The British National Party doubled the number of its councillors in the local elections, making gains in east London where it became the second biggest party in Barking and Dagenham.

The far-right party had targeted its hardline anti-immigration message at disaffected working-class Labour voters in a drive to increase its tally of 20 out of the 22,000 council seats. In Barking and Dagenham the BNP seized 11 of the 13 seats it contested, with one ward still to declare.

Turnout rose dramatically to 38 per cent in the borough, up from its usual 22 per cent.

Liam Smith, the local Labour agent, said: ‘It seems as if the BNP have become a mainstream party all of a sudden.”

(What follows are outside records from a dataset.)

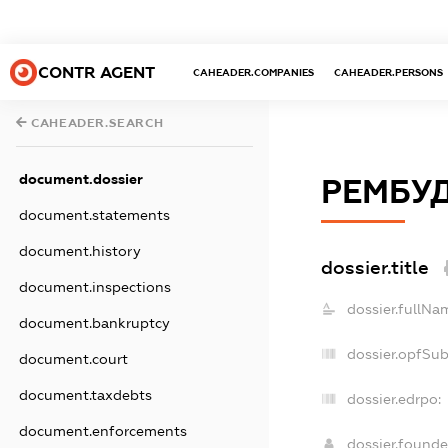
CONTR AGENT
CAHEADER.COMPANIES
CAHEADER.PERSONS
CAHEADER.SEARCH
document.dossier
РЕМБУ
document.statements
document.history
dossier.title
document.inspections
dossier.fullNa
document.bankruptcy
dossier.opfSu
document.court
document.taxdebts
dossier.edrpo:
document.enforcements
dossier.found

As votes were being counted, he criticised Margaret Hodge, the local MP and employment minister, for giving the far-right party “the oxygen of publicity” when she said white, working-class voters in the area were no longer ashamed to vote for the BNP

Mr Smith said: “Since she said that eight out of 10 families might vote BNP, we have never seen so many reporters and cameramen around here. She has raised their profile and put them in the limelight. We have had people saying they are considering voting BNP because they feel that once the Labour minister says something, it must be right.”

The BNP won 17 per cent of the vote in Barking at the general election but previously had no councillors in the borough.

The Conservatives failed to put up candidates in some wards but the BNP targeted traditional working-class Labour voters who were angry over a lack of housing in the area.

The BNP was fielding 357 candidates, focusing also parts of the West Midlands and northern boroughts, where it made gains in boroughs with significant Asian populations.

It won a seat in Burnley and now holds seven seats, while it gained two more seats in Kirklees, West Yorkshire, and a first seat in Leeds. But the party lost seats in Bradford and Calderdale.